Franckesche Stiftungen, Studienzentrum August Hermann Francke, Archiv und Bibliothek

Bestände

Im Archiv der Franckeschen Stiftungen zu Halle befinden sich 116 Handschriften aus dem 16. bis 18. Jahrhundert in Hebräisch, Syrisch, Arabisch, Persisch und Osmanisch-Türkisch. Nach ihrer Herkunft lassen sich zwei Gruppen unterscheiden: Handschriften aus der MENA-Region (61) und Handschriften europäischer Herkunft (52). Die erste Gruppe enthält neben Koranen, Korankommentaren und Gebetbüchern vor allem Werke zum islamischen Recht, zur islamischen Geschichte, zur Mystik, Logik, Philologie, Lexikologie und Dichtung bekannter Autoren.
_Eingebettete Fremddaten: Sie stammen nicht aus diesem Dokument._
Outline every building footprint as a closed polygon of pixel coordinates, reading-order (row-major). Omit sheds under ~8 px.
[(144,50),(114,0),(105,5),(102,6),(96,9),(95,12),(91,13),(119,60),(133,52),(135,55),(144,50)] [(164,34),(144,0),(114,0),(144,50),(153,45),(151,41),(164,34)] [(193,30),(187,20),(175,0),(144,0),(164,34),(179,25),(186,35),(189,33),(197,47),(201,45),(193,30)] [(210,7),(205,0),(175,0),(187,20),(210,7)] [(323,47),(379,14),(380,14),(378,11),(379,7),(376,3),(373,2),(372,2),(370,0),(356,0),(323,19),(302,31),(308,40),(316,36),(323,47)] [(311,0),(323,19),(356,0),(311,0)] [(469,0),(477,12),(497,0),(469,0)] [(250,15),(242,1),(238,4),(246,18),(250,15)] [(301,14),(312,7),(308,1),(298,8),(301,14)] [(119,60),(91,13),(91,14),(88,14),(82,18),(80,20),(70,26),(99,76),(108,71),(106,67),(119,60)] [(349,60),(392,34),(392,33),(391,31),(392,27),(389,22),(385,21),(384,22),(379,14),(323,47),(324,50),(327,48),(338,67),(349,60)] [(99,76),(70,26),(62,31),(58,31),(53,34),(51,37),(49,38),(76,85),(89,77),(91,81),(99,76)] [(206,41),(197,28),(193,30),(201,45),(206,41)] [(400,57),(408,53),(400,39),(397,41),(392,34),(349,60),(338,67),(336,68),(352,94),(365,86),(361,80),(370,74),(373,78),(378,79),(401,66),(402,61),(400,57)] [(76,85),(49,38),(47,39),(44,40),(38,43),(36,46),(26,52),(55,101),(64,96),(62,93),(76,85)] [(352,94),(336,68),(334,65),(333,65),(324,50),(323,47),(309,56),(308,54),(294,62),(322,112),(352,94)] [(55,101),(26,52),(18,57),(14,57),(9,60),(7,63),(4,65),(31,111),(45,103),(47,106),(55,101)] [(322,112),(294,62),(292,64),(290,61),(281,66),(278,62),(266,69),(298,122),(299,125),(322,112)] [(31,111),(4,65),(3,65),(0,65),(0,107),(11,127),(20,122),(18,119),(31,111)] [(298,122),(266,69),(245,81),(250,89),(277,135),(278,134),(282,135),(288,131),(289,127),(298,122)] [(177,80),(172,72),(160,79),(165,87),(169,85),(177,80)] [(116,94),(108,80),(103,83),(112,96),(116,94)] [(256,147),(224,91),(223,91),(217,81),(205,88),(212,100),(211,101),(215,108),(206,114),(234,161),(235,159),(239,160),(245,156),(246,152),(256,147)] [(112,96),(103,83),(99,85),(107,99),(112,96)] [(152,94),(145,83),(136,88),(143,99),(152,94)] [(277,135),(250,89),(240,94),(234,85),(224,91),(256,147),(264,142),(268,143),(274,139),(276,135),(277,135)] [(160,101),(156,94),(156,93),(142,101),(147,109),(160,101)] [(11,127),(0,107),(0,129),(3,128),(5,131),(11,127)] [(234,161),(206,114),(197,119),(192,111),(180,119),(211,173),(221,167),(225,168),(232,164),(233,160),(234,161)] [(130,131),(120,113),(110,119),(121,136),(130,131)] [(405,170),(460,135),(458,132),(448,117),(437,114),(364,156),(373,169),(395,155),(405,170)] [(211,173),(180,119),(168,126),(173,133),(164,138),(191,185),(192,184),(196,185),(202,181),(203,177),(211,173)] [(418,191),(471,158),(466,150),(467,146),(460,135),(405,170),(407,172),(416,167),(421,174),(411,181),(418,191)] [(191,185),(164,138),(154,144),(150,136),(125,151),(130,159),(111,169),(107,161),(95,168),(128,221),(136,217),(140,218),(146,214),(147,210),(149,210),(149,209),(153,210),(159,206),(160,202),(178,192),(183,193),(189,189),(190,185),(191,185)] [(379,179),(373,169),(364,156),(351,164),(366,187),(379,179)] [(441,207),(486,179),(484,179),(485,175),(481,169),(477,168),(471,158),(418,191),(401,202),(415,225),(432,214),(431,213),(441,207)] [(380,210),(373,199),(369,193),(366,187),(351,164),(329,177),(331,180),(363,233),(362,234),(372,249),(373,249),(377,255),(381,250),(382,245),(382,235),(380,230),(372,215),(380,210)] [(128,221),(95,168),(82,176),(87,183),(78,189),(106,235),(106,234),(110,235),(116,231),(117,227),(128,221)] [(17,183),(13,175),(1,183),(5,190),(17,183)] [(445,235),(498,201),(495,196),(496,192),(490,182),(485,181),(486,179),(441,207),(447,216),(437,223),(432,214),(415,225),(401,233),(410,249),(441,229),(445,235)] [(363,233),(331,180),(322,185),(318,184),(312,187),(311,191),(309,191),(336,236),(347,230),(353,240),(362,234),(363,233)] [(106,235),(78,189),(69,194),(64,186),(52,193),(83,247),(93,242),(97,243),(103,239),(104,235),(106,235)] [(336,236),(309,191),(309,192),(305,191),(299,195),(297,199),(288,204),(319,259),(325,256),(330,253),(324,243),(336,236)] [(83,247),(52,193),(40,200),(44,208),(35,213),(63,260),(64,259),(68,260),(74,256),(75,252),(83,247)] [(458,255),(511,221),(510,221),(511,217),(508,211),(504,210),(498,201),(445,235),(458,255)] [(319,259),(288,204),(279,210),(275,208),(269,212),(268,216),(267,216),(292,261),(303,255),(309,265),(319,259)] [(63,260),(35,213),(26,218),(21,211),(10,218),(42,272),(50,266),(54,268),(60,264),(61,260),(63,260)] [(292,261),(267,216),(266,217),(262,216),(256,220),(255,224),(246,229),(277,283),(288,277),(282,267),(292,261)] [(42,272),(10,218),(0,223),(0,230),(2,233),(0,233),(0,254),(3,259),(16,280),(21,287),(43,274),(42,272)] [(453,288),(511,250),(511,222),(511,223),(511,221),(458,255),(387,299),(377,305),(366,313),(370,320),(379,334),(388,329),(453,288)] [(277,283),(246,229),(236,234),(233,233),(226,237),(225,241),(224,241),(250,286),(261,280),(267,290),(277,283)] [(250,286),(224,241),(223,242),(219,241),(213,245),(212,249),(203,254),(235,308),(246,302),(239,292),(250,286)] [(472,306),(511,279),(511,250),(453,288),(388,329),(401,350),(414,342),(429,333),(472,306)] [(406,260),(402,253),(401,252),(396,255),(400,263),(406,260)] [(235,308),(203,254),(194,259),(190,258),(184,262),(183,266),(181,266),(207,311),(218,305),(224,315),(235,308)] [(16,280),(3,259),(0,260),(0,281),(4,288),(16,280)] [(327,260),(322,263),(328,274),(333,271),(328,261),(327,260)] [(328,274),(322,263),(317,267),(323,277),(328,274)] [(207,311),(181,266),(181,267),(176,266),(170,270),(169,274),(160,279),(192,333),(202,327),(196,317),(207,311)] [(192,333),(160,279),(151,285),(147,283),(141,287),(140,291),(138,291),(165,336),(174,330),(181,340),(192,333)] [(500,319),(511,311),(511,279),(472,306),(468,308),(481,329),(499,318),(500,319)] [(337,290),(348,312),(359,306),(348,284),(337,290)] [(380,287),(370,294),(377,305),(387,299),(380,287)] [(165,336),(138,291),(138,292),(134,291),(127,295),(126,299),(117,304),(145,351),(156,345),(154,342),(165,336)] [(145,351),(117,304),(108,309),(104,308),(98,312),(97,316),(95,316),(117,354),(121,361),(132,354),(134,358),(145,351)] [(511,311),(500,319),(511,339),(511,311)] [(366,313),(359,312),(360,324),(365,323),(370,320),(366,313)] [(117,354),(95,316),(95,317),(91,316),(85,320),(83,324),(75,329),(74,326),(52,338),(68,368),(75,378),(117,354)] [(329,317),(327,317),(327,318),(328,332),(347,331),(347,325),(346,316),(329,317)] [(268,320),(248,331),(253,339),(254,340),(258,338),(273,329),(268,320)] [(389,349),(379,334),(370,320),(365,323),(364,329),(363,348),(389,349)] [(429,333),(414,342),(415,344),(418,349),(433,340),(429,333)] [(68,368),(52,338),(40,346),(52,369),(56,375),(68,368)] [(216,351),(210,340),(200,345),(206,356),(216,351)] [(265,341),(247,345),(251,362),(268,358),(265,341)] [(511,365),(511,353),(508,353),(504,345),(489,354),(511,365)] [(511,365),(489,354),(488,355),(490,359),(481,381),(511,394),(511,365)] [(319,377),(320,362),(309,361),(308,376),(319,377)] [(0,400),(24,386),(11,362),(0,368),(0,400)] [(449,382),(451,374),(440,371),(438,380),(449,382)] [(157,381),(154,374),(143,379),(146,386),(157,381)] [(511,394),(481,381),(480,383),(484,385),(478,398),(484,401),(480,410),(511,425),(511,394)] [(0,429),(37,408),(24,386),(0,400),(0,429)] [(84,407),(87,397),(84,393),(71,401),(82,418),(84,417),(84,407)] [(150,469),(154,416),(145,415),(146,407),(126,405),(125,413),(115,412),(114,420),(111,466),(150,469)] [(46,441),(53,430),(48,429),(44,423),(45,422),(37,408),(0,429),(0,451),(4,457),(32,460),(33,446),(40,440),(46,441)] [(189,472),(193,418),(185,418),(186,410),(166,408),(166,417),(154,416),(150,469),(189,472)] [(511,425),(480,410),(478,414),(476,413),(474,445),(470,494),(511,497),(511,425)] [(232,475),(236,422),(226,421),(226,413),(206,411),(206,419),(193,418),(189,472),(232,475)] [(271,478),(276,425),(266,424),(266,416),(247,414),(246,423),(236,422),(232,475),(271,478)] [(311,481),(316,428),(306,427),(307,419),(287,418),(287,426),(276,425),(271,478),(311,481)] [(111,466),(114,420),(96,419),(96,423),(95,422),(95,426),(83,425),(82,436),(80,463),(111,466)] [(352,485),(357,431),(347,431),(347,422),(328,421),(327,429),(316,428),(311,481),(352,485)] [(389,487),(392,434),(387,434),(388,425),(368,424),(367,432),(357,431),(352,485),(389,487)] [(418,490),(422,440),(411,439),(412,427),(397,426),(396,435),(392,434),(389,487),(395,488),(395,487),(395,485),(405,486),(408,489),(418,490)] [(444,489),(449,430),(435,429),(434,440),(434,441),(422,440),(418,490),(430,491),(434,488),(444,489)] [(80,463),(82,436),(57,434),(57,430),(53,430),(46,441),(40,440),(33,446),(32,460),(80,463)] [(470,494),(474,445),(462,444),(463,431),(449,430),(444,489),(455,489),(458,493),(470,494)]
Die zweite Gruppe umfasst vorwiegend Bibelübersetzungen und Übersetzungen christlicher Schriften, Wörterbücher, Grammatiken, kalligraphische Übungen und Abschriften berühmter Werke der arabischen, persischen und osmanisch-türkischen Dichtung und Literatur.

Sammlungsgeschichte

Die Handschriften sind auf sehr unterschiedlichen Wegen nach Halle in den Besitz der Glauchaschen Anstalten gekommen: Im Laufe des 18. Jahrhunderts wurden orientalische Handschriften dem Direktor des Halleschen Waisenhauses, August Hermann Francke, und dessen Nachfolger im Direktorenamt, seinem Sohn Gotthilf August Francke (1696–1769), dem Collegium Orientale Theologicum oder dem Institutum Judaicum et Muhammedicum als Geschenk übergeben. Sie gehören zum überwiegenden Teil zu den im 17. Jahrhundert in den Türkenkriegen, die Österreich und Russland gegen das Osmanische Reich führten, erbeuteten Schriften. Einige Handschriften wurden von Wilhelm Christian Schneider (1678–1725), einem Mitglied des Collegium Orientale, auf Empfehlung des christlichen Syrers Salomon Negri (1670–1729), der als Arabischlehrer und Übersetzer in Halle in den Jahren 1702 bzw. 1715 tätig war, aus Venedig nach Halle geschickt. Eine prachtvoll gestaltete Koran-Handschrift erhielten die Glauchaschen Anstalten 1760 aus Kalkutta von dem halleschen Indienmissionar Johann Zacharias Kiernander (1710–1799). In Halle selbst entstanden in den ersten Jahrzehnten des 18. Jahrhunderts in dem Bestreben, das Gedankengut des Halleschen Pietismus weltweit zu verbreiten, erste Wörterbücher, Gesprächsbücher und Grammatiken für die orientalischen Sprachen Arabisch und Persisch sowie für die indischen Sprachen Tamil und Telugu.

Kataloge

Die orientalischen Handschriften der Franckeschen Stiftungen wurden von Dr. Erika Pabst von 2001–2003 vollständig neukatalogisiert: Erika Pabst, Orientalische Handschriften im Archiv der Franckeschen Stiftungen zu Halle , Halle/Saale 2007.

Die Handschriften sind in einer Online-Datenbank erfasst und können auch über die Archivdatenbank recherchiert werden.

Zusätzliche Informationen zu der Sammlung und den Beständen finden Sie hier:

Friedrich August Arnold und August Müller, Verzeichnis der orientalischen Handschriften der Bibliothek des Hallischen Waisenhauses. Besonders abgedruckt aus dem Programm der Lateinischen Hauptschule , Halle 1876. Neu aufgelegt in: Fuat Sezgin (Hg.), Beiträge zur Erschließung der arabischen Handschriften in deutschen Bibliotheken Bd. 3, Frankfurt/Main 1987.